The first-degree murder case against Taylor, 21, isn’t consistent with the evidence and is tainted by prosecutorial and police misconduct, defense attorney John Lewis Jr. of Farmingdale said in a nearly four-hour closing argument in Riverhead.
Suffolk Assistant District Attorney Janet Albertson will tell jurors Tuesday why they should conclude Taylor raped and stabbed Sarah Goode, 21, more than 40 times on June 7, 2014.
Law enforcement focused on Taylor because the last calls to Goode’s phone before she disappeared came from him. Cellphone data showed him moving toward the Medford area as those calls were made. Her bloody car was found later that day, and her partially decomposed body was found about three-fourths of a mile away in some woods. Prosecutors have suggested she was killed where her body was found.
Lewis said that made no sense.
There was no sign of a struggle at the scene, and no blood there, despite the ferocity of the attack. Even allowing for some rain that fell in the five days it took to find her body, Lewis said it’s not credible that no blood at all would be found there.
“We are not talking about little amounts of blood,” he said. “The district attorney’s theory of what happened is not possible. It’s not consistent with common sense, and it is not consistent with the facts.”
An attack like that would leave the killer covered in blood, yet Lewis said none was found on any of his client’s clothes.
Lewis said there was no evidence of rape or sexual abuse. Taylor’s semen found in Goode’s body is consistent with consensual sex, he said. The lack of genital injuries caused by sexual contact or plant material removed from her during the autopsy suggests there was no sexual attack while she was alive, he said.
Lewis also attacked what appeared to be the prosecution’s strongest evidence against Taylor — his palm print left on the hood of Goode’s BMW in what they say is Goode’s blood. Lewis said “that bloody palm print is not what it’s portrayed to be.”
Forensic scientists took a swab from a streak extending from the palm print and found it was blood matching Goode’s DNA. A second swab taken from the palm print itself more than a year later, however, was found to be negative for blood.
Lewis suggested whoever killed Goode flicked the blood off a hand or a weapon onto a palm print left earlier by Taylor.
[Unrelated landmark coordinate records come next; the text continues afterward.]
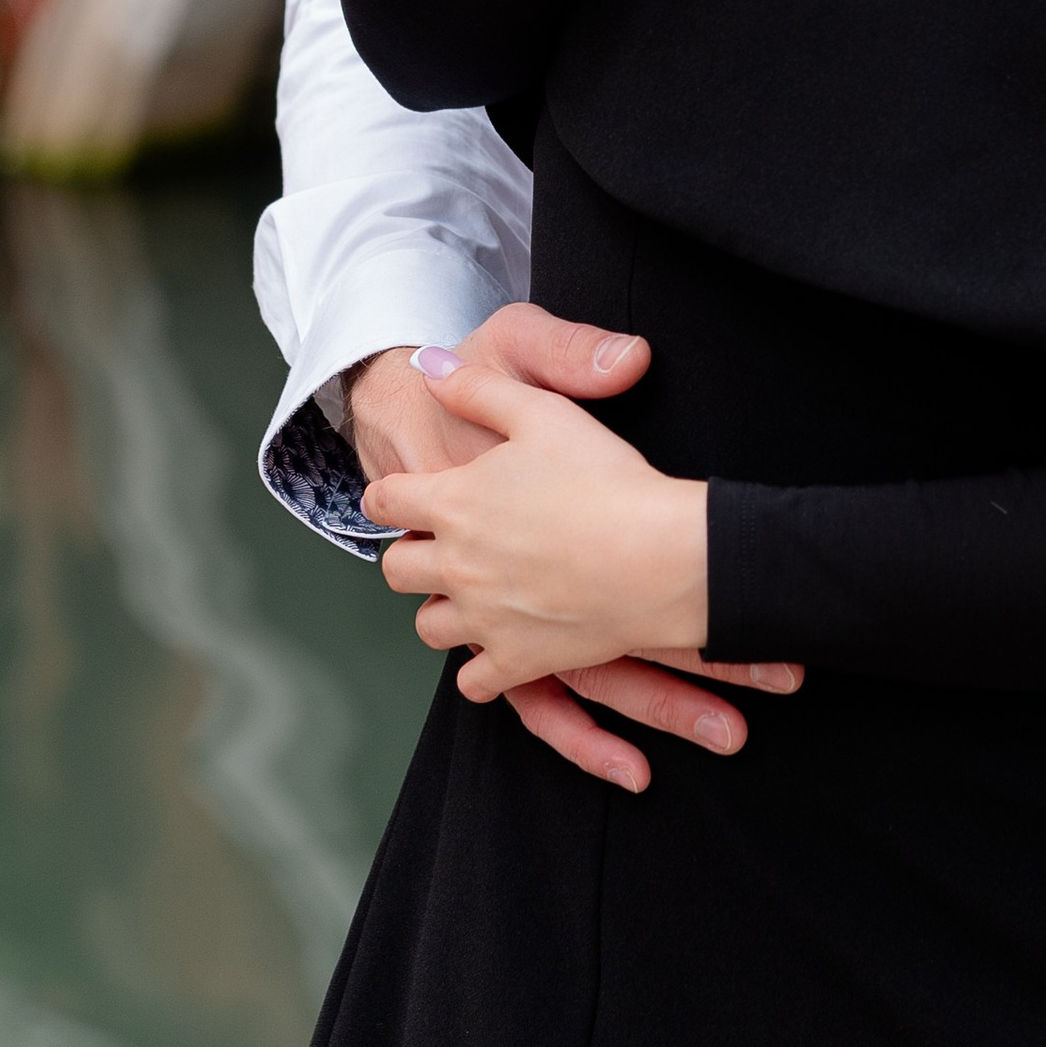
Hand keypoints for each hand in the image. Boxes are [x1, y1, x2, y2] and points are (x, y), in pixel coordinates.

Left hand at [348, 317, 800, 791]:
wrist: (660, 557)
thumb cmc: (604, 479)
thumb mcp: (541, 409)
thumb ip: (478, 386)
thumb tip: (429, 364)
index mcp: (452, 504)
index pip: (385, 501)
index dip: (391, 494)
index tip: (405, 495)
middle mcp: (455, 567)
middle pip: (395, 570)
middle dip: (412, 553)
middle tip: (443, 544)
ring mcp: (483, 620)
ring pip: (427, 626)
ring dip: (441, 608)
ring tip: (472, 592)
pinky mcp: (518, 661)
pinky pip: (473, 682)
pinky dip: (480, 668)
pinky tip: (501, 643)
Prosecutors still say Taylor’s bloody hand left the print. But Lewis urged jurors to remember that prosecutors withheld so much evidence for so long in this case that state Supreme Court Justice John Collins had to instruct them that law enforcement had violated Taylor’s right to a fair trial.
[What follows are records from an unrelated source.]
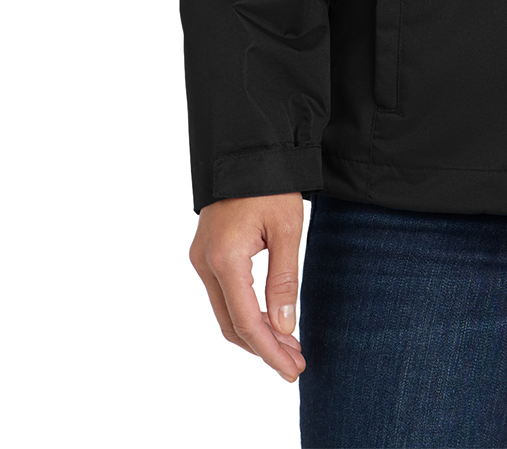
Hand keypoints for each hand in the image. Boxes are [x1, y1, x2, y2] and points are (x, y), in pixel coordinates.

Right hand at [189, 192, 306, 381]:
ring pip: (226, 313)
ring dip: (255, 334)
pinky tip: (269, 321)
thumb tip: (284, 328)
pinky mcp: (205, 254)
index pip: (246, 322)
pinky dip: (245, 313)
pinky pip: (223, 296)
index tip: (292, 370)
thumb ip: (284, 280)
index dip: (270, 351)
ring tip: (289, 347)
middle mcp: (205, 264)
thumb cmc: (271, 184)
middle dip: (264, 349)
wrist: (245, 148)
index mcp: (225, 259)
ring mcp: (201, 259)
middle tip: (295, 364)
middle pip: (232, 325)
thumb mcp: (286, 229)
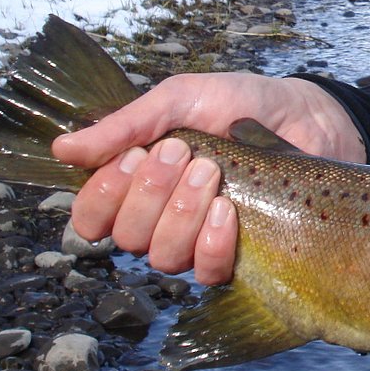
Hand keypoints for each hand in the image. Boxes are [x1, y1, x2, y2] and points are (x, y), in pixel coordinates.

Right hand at [51, 73, 364, 283]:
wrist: (306, 116)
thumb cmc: (240, 104)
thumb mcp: (182, 99)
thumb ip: (128, 123)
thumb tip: (63, 148)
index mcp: (138, 183)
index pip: (91, 216)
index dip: (104, 196)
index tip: (136, 156)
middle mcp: (161, 218)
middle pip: (125, 236)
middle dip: (151, 191)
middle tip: (186, 152)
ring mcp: (197, 240)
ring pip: (161, 256)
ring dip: (182, 212)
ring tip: (212, 172)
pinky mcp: (237, 256)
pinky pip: (205, 271)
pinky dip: (211, 242)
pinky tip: (228, 211)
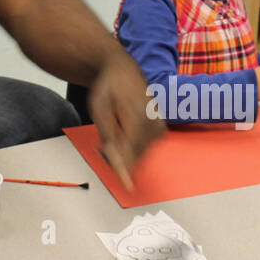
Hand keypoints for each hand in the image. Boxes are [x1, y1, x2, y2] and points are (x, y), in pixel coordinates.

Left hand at [87, 50, 164, 189]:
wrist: (123, 71)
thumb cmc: (109, 89)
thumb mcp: (99, 109)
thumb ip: (109, 136)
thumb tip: (116, 160)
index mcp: (138, 114)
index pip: (131, 149)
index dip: (126, 168)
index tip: (128, 187)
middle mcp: (153, 121)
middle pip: (136, 154)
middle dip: (118, 157)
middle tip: (101, 147)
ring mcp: (159, 126)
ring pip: (140, 154)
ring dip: (124, 153)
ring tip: (111, 135)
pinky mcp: (160, 131)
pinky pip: (144, 149)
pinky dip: (132, 149)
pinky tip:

The same applies to a small bloodstain matching Goode’s DNA found in Taylor’s car, Lewis said. He noted that when three detectives first searched Taylor’s car for two hours, they were looking for blood and found none.
“So 10 days later, how did that swipe of blood magically appear?” Lewis said. “If you’re starting to wonder if you can trust anything that’s coming out of the Suffolk County district attorney’s office, you should wonder.”
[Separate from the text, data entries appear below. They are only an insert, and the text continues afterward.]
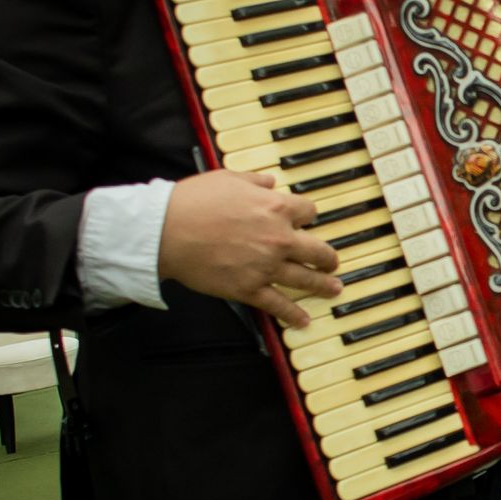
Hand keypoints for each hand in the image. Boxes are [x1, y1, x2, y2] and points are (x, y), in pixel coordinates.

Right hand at [158, 169, 341, 327]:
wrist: (167, 231)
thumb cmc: (194, 202)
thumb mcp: (228, 178)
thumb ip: (254, 181)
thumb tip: (269, 182)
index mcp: (276, 208)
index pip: (309, 212)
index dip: (308, 217)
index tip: (306, 222)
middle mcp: (279, 238)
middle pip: (318, 250)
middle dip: (327, 258)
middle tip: (331, 263)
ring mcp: (267, 266)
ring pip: (306, 279)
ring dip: (323, 285)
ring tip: (333, 289)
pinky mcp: (249, 289)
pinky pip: (279, 305)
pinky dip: (293, 315)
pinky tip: (303, 321)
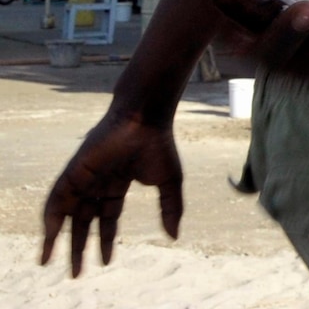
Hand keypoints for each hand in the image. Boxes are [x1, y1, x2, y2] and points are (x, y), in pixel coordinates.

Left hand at [41, 113, 182, 276]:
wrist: (145, 119)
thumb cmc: (160, 146)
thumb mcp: (169, 183)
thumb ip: (171, 208)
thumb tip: (174, 236)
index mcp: (119, 183)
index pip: (108, 217)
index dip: (106, 240)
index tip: (105, 261)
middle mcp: (98, 182)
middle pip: (84, 220)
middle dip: (80, 247)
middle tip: (76, 273)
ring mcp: (84, 177)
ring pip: (67, 213)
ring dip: (57, 239)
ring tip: (51, 262)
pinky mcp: (73, 172)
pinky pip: (56, 199)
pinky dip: (50, 218)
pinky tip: (49, 237)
Among the evidence withheld were CrimeStopper tips pointing to David Allen, the boyfriend Goode had broken up with just days before she died. One tip noted that Allen’s mother had threatened to kill Goode, and another said Allen did not go to work the day Goode disappeared. Allen has not been charged.
Police also had a threatening, 17-second voice mail message left by Allen for Goode, and they destroyed it. Lewis said they did that because it “didn’t fit the narrative of their case against Dante Taylor.”
Jurors should also think about the “savagery, violence and anger” it took to kill Goode in light of her just-ended relationship with Allen.
Convicting Taylor won’t fix what happened to Goode, Lewis said.
“You don’t correct one wrong with another wrong,” he said.